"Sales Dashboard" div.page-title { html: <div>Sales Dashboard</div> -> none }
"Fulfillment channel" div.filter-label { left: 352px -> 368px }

---

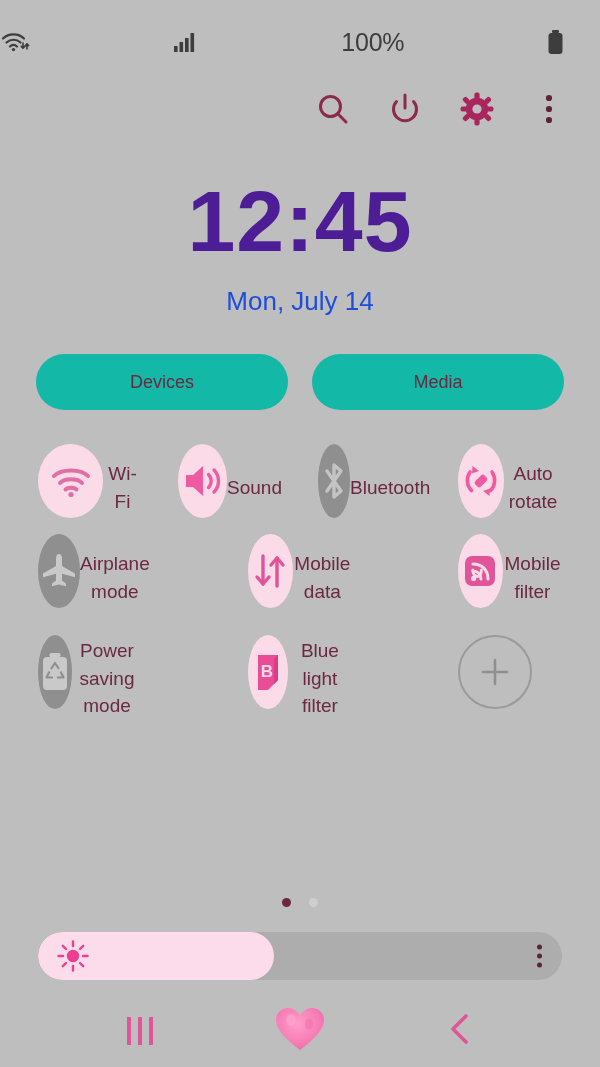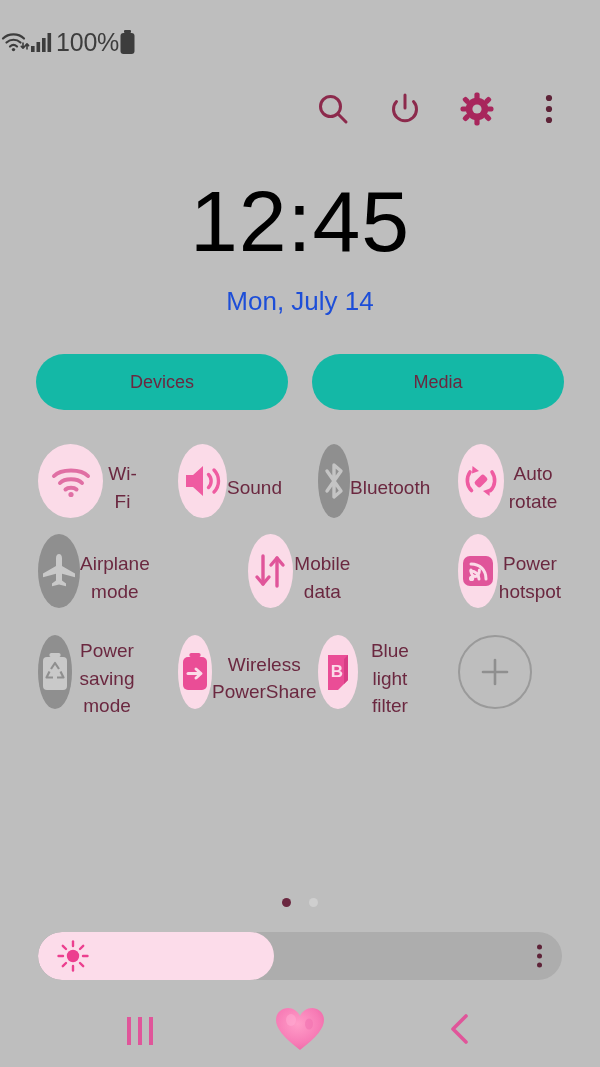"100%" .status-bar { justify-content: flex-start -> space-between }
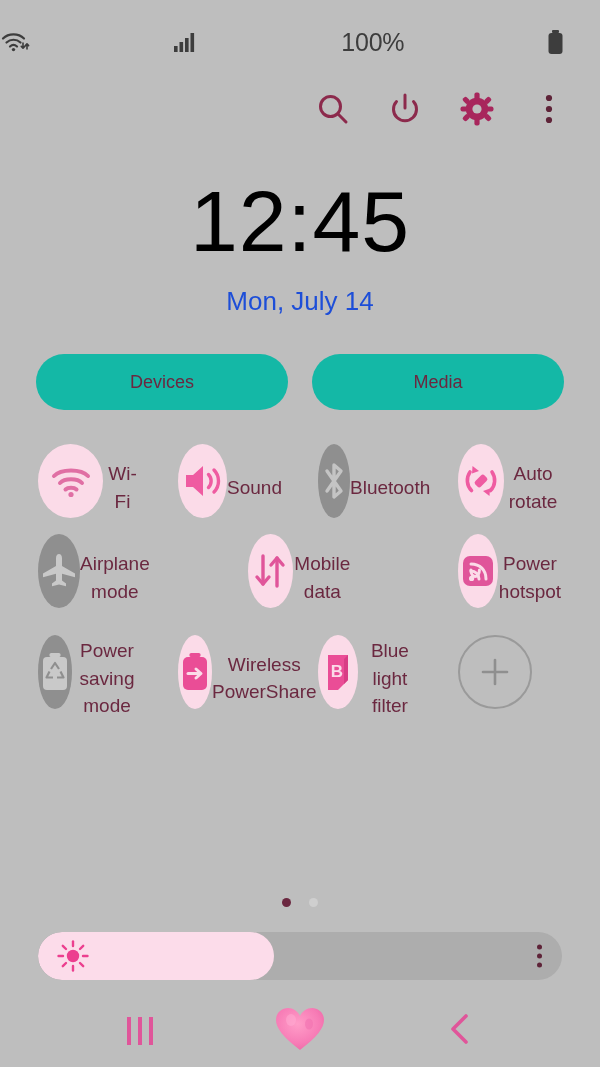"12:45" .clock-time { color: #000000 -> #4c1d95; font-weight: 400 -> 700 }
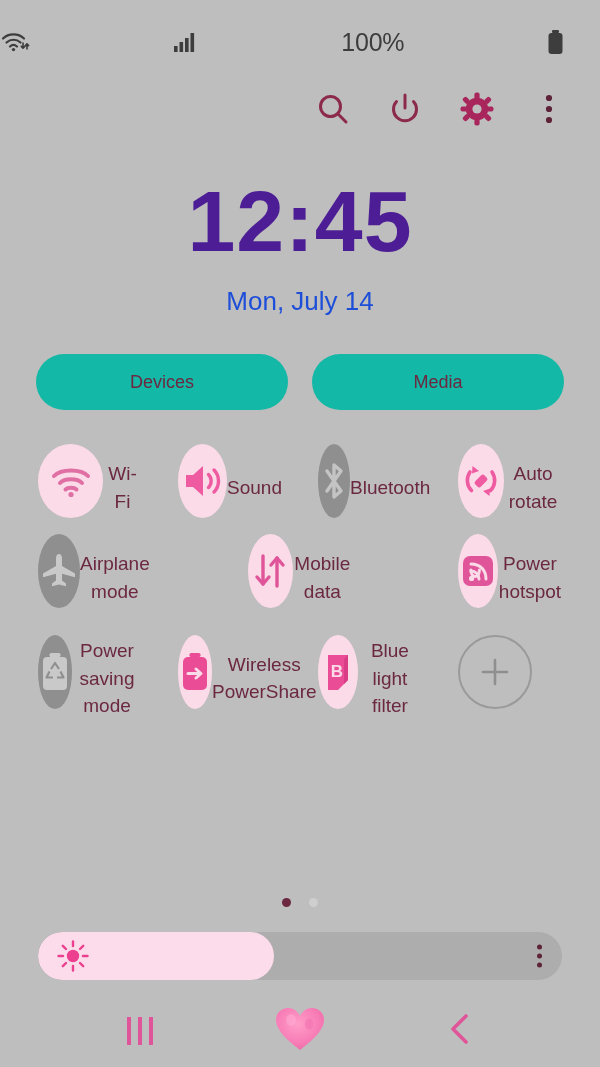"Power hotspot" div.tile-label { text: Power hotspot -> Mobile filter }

YOUR ASSIGNMENT: Reproduce, character for character, only the lines of the preceding data that start at the line with "html: <div>Sales Dashboard</div>" and end at the line with "left: 352px ->", both included.

TASK RESULT:
"Sales Dashboard" div.page-title { html: <div>Sales Dashboard</div> -> none }
"Fulfillment channel" div.filter-label { left: 352px -> 368px }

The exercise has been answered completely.